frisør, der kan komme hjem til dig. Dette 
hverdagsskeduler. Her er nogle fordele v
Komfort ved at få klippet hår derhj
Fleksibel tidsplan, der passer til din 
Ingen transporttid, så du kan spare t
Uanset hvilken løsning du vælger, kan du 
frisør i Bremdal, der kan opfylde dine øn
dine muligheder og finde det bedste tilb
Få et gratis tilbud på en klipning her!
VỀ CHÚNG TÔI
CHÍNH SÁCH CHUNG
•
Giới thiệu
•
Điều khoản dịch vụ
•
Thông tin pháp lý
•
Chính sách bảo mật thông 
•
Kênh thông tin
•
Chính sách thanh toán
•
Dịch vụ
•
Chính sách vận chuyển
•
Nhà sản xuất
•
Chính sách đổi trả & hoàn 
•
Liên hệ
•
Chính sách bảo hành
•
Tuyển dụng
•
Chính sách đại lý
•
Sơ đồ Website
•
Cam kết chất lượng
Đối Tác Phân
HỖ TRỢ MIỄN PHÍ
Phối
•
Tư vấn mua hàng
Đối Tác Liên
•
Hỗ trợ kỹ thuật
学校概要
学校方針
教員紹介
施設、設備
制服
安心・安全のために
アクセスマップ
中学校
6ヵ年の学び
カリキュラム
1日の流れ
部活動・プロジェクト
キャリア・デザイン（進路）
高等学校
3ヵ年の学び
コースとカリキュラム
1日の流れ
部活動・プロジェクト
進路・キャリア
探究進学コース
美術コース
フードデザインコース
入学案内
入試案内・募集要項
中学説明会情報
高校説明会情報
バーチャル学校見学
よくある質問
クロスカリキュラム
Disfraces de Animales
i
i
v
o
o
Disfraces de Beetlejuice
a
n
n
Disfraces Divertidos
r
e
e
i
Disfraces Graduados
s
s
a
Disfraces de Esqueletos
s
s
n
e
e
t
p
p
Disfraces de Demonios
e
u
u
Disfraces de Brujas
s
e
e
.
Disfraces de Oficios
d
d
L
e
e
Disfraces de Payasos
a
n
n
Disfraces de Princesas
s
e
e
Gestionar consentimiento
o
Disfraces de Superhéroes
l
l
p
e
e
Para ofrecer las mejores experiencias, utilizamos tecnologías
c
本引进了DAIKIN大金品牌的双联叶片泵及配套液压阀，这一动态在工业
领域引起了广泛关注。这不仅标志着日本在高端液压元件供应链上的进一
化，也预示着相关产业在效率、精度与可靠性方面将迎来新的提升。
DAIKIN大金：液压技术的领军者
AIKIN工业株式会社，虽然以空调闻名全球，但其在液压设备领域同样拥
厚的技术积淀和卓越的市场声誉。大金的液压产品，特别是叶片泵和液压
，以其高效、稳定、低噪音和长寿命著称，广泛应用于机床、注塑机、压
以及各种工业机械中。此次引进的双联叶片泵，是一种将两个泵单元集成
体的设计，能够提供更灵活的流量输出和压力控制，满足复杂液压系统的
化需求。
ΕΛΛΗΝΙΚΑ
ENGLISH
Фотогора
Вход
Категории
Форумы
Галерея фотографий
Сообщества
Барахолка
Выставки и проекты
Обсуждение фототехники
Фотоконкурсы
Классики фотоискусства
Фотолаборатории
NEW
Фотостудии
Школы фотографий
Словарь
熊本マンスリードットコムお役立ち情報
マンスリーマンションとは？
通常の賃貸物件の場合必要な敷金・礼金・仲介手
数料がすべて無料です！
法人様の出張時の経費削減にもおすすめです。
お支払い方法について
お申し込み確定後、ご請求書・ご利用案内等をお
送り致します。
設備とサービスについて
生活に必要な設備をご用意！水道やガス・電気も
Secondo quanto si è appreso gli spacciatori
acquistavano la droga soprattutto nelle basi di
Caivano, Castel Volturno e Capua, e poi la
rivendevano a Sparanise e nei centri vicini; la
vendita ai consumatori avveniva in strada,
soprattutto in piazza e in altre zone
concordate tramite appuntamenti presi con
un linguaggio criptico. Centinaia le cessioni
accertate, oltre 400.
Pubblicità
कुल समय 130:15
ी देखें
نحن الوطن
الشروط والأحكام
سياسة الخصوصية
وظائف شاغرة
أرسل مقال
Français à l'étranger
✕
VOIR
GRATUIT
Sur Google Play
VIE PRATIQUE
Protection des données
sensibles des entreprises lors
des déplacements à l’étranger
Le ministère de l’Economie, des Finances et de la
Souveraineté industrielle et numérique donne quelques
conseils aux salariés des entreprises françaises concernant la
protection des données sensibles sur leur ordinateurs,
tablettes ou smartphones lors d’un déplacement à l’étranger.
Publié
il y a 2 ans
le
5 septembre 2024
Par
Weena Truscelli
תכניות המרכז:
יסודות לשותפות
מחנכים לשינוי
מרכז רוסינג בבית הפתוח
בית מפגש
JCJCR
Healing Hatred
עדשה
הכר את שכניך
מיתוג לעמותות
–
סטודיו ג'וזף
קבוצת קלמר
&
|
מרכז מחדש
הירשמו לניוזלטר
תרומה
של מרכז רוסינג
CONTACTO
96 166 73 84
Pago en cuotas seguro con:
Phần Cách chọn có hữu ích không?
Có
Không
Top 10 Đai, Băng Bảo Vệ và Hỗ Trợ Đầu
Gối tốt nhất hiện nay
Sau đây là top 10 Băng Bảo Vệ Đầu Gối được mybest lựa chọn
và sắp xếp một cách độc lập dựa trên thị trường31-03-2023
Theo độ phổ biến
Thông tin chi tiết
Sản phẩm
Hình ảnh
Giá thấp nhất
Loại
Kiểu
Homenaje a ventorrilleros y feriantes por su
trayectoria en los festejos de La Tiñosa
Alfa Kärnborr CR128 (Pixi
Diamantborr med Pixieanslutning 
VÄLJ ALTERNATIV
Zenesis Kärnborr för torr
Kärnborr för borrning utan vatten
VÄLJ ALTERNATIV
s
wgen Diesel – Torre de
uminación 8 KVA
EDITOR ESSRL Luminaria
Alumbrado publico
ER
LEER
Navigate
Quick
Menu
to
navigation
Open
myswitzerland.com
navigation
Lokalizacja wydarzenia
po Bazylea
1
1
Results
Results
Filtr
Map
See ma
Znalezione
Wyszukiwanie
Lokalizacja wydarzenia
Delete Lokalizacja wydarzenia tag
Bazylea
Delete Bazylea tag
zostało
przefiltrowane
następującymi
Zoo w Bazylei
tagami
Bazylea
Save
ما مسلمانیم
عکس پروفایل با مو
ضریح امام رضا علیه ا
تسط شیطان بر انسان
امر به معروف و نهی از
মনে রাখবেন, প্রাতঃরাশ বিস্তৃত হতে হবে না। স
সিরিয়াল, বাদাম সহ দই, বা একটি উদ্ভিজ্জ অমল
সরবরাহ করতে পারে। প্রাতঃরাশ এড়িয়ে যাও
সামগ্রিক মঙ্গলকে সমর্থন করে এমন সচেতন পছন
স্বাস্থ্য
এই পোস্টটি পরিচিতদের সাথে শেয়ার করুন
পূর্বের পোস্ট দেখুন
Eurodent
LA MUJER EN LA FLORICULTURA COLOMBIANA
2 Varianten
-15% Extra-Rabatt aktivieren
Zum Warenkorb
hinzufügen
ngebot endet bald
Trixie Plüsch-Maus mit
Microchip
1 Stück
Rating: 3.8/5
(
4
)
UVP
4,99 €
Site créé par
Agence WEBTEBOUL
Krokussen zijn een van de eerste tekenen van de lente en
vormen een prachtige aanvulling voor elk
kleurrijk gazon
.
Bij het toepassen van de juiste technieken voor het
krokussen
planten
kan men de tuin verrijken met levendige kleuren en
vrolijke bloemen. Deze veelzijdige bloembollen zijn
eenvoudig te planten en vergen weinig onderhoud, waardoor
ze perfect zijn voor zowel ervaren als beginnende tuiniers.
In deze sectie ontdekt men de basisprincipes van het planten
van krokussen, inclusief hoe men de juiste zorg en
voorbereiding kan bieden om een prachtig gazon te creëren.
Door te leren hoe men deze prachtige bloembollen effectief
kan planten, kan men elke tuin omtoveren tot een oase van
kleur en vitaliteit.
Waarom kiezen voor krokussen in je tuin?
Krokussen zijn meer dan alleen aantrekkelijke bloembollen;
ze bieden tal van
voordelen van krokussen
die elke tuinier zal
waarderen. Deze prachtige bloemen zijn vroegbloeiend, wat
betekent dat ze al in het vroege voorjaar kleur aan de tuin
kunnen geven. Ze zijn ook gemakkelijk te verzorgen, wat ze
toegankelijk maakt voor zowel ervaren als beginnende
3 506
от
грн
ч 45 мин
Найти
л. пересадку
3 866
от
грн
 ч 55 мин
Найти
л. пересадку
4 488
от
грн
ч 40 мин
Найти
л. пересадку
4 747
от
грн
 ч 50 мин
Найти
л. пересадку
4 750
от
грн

Job
Please transcribe only the lines in the records above running from the line that has "設備とサービスについて" through the line that has "conseils aux salariés", both included, exactly as they appear.

Result for this task
設備とサービスについて
生活に必要な設備をご用意！水道やガス・電気も
Secondo quanto si è appreso gli spacciatori
acquistavano la droga soprattutto nelle basi di
Caivano, Castel Volturno e Capua, e poi la
rivendevano a Sparanise e nei centri vicini; la
vendita ai consumatori avveniva in strada,
soprattutto in piazza e in altre zone
concordate tramite appuntamenti presi con
un linguaggio criptico. Centinaia le cessioni
accertate, oltre 400.
Pubblicità
कुल समय 130:15
ी देखें
نحن الوطن
الشروط والأحكام
سياسة الخصوصية
وظائف شاغرة
أرسل مقال
Français à l'étranger
✕
VOIR
GRATUIT
Sur Google Play
VIE PRATIQUE
Protection des données
sensibles des entreprises lors
des déplacements à l’étranger
Le ministère de l’Economie, des Finances et de la
Souveraineté industrielle et numérique donne quelques
conseils aux salariés des entreprises françaises concernant la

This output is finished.